To-do item => A faithful, complete copy of the records is required.

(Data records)

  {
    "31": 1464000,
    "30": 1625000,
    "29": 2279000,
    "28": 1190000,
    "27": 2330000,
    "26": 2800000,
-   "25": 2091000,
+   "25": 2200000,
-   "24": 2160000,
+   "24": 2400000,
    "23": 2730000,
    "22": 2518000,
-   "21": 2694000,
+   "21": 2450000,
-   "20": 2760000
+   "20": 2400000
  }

Written solution =>
  {
    "31": 1464000,
    "30": 1625000,
    "29": 2279000,
    "28": 1190000,
    "27": 2330000,
    "26": 2800000,
-   "25": 2091000,
+   "25": 2200000,
-   "24": 2160000,
+   "24": 2400000,
    "23": 2730000,
    "22": 2518000,
-   "21": 2694000,
+   "21": 2450000,
-   "20": 2760000
+   "20": 2400000
  }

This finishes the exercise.